▶ [What you need to do]
Copy out every line of the material below word for word, changing nothing.

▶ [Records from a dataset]
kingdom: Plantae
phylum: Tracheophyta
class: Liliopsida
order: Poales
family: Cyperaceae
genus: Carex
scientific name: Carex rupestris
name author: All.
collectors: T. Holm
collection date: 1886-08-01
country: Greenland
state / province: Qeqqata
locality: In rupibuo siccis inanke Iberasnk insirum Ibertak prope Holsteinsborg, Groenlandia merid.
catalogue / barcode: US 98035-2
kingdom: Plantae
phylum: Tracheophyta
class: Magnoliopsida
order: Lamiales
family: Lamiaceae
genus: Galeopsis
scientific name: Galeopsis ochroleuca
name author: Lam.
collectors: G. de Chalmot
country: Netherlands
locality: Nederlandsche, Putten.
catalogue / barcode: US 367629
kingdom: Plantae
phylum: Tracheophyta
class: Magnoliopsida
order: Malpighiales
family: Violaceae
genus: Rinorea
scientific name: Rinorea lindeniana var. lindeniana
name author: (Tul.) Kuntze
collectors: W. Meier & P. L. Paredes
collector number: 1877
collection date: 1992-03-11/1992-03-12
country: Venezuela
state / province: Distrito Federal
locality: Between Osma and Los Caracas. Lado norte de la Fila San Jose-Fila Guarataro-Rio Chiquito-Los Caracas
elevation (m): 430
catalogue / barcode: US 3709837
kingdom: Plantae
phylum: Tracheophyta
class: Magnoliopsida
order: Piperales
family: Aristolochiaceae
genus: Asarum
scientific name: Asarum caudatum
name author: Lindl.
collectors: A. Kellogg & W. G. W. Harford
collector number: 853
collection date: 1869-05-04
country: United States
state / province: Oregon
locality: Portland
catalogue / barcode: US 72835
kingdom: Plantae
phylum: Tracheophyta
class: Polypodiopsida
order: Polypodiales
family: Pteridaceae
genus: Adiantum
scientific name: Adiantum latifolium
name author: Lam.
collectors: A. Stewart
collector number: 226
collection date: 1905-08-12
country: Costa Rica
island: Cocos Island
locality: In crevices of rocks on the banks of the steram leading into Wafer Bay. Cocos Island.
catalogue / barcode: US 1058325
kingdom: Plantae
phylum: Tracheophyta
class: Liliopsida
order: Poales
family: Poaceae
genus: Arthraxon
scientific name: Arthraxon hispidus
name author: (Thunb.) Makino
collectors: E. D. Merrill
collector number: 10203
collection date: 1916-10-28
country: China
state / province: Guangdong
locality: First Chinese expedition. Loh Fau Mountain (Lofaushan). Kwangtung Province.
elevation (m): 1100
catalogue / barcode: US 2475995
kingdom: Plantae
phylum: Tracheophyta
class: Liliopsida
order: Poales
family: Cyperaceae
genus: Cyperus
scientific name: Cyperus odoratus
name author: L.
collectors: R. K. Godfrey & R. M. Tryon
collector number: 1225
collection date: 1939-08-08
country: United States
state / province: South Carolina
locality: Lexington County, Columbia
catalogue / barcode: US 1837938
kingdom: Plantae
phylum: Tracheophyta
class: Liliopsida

▶ [Reply to the task]
kingdom: Plantae
phylum: Tracheophyta
class: Liliopsida
order: Poales
family: Cyperaceae
genus: Carex
scientific name: Carex rupestris
name author: All.
collectors: T. Holm
collection date: 1886-08-01
country: Greenland
state / province: Qeqqata
locality: In rupibuo siccis inanke Iberasnk insirum Ibertak prope Holsteinsborg, Groenlandia merid.
catalogue / barcode: US 98035-2
kingdom: Plantae
phylum: Tracheophyta
class: Magnoliopsida
order: Lamiales
family: Lamiaceae
genus: Galeopsis
scientific name: Galeopsis ochroleuca
name author: Lam.
collectors: G. de Chalmot
country: Netherlands
locality: Nederlandsche, Putten.
catalogue / barcode: US 367629
kingdom: Plantae
phylum: Tracheophyta
class: Magnoliopsida
order: Malpighiales
family: Violaceae
genus: Rinorea
scientific name: Rinorea lindeniana var. lindeniana
name author: (Tul.) Kuntze
collectors: W. Meier & P. L. Paredes
collector number: 1877
collection date: 1992-03-11/1992-03-12
country: Venezuela
state / province: Distrito Federal
locality: Between Osma and Los Caracas. Lado norte de la Fila San Jose-Fila Guarataro-Rio Chiquito-Los Caracas
elevation (m): 430
catalogue / barcode: US 3709837
kingdom: Plantae
phylum: Tracheophyta
class: Magnoliopsida
order: Piperales
family: Aristolochiaceae
genus: Asarum
scientific name: Asarum caudatum
name author: Lindl.
collectors: A. Kellogg & W. G. W. Harford
collector number: 853
collection date: 1869-05-04
country: United States
state / province: Oregon
locality: Portland
catalogue / barcode: US 72835
kingdom: Plantae
phylum: Tracheophyta
class: Polypodiopsida
order: Polypodiales
family: Pteridaceae
genus: Adiantum
scientific name: Adiantum latifolium
name author: Lam.
collectors: A. Stewart
collector number: 226
collection date: 1905-08-12
country: Costa Rica
island: Cocos Island
locality: In crevices of rocks on the banks of the steram leading into Wafer Bay. Cocos Island.
catalogue / barcode: US 1058325
kingdom: Plantae
phylum: Tracheophyta
class: Liliopsida
order: Poales
family: Poaceae
genus: Arthraxon
scientific name: Arthraxon hispidus
name author: (Thunb.) Makino
collectors: E. D. Merrill
collector number: 10203
collection date: 1916-10-28
country: China
state / province: Guangdong
locality: First Chinese expedition. Loh Fau Mountain (Lofaushan). Kwangtung Province.
elevation (m): 1100
catalogue / barcode: US 2475995
kingdom: Plantae
phylum: Tracheophyta
class: Liliopsida
order: Poales
family: Cyperaceae
genus: Cyperus
scientific name: Cyperus odoratus
name author: L.
collectors: R. K. Godfrey & R. M. Tryon
collector number: 1225
collection date: 1939-08-08
country: United States
state / province: South Carolina
locality: Lexington County, Columbia
catalogue / barcode: US 1837938
kingdom: Plantae
phylum: Tracheophyta
class: Liliopsida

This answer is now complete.